Makna ketokohan Sukarno semakin mengental saat mengucapkan pidato dalam sidang
BPUPKI (1 Juni 1945). Sukarno membeberkan soal dasar-dasar negara untuk
Indonesia. Sukarno saat itu eksplisit mengakui diri sebagai "pemimpin
rakjat". Hari itu Sukarno menyuguhkan gagasan-gagasan memukau dalam
sidang. Situasi di ruangan itu agak berbeda dengan kritik Siti di Sinar
Baru (1 Juni 1945). Siti menampik seruan M.I.Sj soal
"maha-pemimpin". Siti justru mengingatkan: "Salah satu rasa-rasa
peninggalan masjarakat Hindia Belanda itu adalah anggapan bahwa pemimpin itu
ialah orang jang harus dipudji-pudji, disembah-sembah, dihormati sebagai dewa
atau manusia jang luar biasa. Anggapan itu salah belaka!" Polemik soal
pemimpin di Sinar Baru itu sengit. Sosok Sukarno tampak sekali
menjadi pokok polemik.
Episode
sejarah itu seolah mengingatkan kita akan krisis pemimpin Indonesia di abad
XXI. Rakyat sulit mencari pemimpin. Rakyat sekadar mengimpikan pemimpin saat
Indonesia menapaki jalan suram yang disebabkan oleh perilaku buruk para elite
politik. Harapan atas pemimpin (hampir) tak bereferensi. Partai politik tak
bisa menjadi sandaran. Indonesia justru merana oleh kebinalan dan arogansi
partai politik. Para pemimpin memang terus dilahirkan oleh partai politik, tapi
"karbitan", "gadungan", "karatan". Mereka
ambisius menjadi pemimpin tanpa mengejawantahkan keluhuran politik dan
pengabdian atas nama rakyat.
Krisis dan
ilusi para pemimpin ini pernah menjadi pokok seruan Hamka dalam esai
"Pemimpin dan Pimpinan" di majalah Hikmah (20
Februari 1954, No. 8 Tahun VII). Hamka menulis: "Pemimpin sedjati
dipandang patut, tetapi dialah jang merasa takut. Sebab jang diingatnja ialah
tanggung djawab. Tetapi jang penuh ambisi, mulailah beraksi!" Seruan Hamka
itu masih berlaku untuk hari ini, karena para pemimpin rajin berbohong dan
kehilangan rasa malu. Mereka kebal terhadap kritik. Mereka abai amanah, tapi
mengumbar serakah kekuasaan dan uang. Ambisi menjadi pemimpin pun mulai
bergerak ke arah politik picisan. Mereka bersaing "mengiklankan diri"
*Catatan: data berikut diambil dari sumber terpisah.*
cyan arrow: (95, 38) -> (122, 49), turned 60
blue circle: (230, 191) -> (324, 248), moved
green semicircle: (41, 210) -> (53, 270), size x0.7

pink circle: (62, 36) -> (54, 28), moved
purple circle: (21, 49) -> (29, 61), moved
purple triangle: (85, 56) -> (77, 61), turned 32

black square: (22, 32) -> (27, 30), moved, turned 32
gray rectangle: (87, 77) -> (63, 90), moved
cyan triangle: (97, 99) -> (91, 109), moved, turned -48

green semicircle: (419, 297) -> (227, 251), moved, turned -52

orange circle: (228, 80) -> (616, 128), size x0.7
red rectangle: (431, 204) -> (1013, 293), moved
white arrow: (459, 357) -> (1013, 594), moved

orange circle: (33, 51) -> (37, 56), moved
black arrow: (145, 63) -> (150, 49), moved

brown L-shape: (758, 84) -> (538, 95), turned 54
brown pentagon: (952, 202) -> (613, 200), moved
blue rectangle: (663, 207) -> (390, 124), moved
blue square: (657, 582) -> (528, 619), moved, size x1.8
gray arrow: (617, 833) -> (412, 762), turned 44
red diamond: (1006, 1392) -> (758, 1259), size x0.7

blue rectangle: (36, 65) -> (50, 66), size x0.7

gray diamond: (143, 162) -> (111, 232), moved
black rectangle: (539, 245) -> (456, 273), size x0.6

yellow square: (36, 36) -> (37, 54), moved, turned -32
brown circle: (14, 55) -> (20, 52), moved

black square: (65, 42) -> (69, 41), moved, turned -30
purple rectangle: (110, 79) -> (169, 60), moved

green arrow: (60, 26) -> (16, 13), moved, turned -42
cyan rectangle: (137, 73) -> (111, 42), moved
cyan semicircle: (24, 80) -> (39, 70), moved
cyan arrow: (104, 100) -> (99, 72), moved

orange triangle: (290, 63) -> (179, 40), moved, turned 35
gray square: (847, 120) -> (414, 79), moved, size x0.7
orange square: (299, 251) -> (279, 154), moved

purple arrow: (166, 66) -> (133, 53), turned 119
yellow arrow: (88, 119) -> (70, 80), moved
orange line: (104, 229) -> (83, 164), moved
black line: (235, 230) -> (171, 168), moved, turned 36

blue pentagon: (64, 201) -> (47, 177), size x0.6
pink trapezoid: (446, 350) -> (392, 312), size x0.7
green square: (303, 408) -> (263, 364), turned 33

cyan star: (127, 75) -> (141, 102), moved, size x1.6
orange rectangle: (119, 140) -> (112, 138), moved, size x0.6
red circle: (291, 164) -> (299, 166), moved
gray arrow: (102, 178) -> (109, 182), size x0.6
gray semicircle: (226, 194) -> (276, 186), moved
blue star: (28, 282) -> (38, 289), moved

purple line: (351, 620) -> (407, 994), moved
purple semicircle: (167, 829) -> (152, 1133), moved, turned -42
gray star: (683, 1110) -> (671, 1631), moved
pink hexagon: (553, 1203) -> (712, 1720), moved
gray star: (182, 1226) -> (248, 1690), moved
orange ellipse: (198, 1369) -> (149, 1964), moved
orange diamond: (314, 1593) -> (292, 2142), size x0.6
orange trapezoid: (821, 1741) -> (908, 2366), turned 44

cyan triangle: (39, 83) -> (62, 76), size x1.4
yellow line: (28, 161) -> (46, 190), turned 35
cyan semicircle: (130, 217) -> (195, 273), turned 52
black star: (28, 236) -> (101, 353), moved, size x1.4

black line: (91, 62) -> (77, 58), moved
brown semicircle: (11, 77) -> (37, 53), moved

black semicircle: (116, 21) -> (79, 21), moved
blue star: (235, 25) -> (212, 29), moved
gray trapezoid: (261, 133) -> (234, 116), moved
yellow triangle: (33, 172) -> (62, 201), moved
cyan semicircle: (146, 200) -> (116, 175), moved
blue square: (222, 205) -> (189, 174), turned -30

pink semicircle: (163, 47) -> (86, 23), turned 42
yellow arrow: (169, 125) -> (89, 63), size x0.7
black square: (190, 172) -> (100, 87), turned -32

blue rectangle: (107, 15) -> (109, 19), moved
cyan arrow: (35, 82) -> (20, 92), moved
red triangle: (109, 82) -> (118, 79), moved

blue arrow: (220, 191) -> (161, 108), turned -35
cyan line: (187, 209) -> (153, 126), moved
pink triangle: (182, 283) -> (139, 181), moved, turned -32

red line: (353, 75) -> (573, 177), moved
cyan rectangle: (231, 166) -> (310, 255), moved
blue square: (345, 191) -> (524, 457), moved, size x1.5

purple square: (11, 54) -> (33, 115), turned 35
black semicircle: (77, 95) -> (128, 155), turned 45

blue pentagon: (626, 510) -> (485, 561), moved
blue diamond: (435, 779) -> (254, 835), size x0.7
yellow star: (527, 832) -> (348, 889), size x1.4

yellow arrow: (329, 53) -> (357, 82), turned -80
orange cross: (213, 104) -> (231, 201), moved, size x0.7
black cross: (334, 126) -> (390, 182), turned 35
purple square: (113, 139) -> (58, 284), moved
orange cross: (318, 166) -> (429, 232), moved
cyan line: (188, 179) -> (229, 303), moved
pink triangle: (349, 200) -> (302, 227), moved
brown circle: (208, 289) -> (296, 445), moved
di televisi, koran, majalah, radio, poster. Amalan untuk menjadi pemimpin mirip
dramaturgi picisan ala industri hiburan.
Pemimpin
kita lahir dari rahim partai politik. Pemimpin sejak mula memiliki beban
politik balas budi demi partai politik. Nalar ini kerap mengalahkan misi untuk
rakyat. Partai politik pun menjelma pabrik. Agenda politik memerlukan modal dan
legitimasi demi pemunculan pemimpin. Basis kelahiran pemimpin dari rahim partai
politik rentan manipulasi dan candu imaji, ketimbang etos untuk mengabdi atas
nama titah rakyat. Kondisi ini mengakibatkan pemimpin lulusan partai politik
saat ada di tampuk kekuasaan alpa lakon pengharapan dan kritik rakyat. Mereka
pun mengebalkan diri dari kritik dan menulikan diri agar tak mengerti
rintihan-keluhan rakyat.
Gejala ini
sudah berlangsung sejak lama di Indonesia. Bujung Saleh (1952) mengucap dalam
simposium tentang "kesulitan-kesulitan zaman peralihan sekarang" di
Jakarta: "Tjobalah batja koran-koran kita. Sedjak 1945 berulang-ulang
ditulis kritik terhadap pemimpin, sekian sering, sehingga rakjat bosan membatja
kritik ini sekarang. Sementara itu kaum pemimpin sudah mendjadi kebal...."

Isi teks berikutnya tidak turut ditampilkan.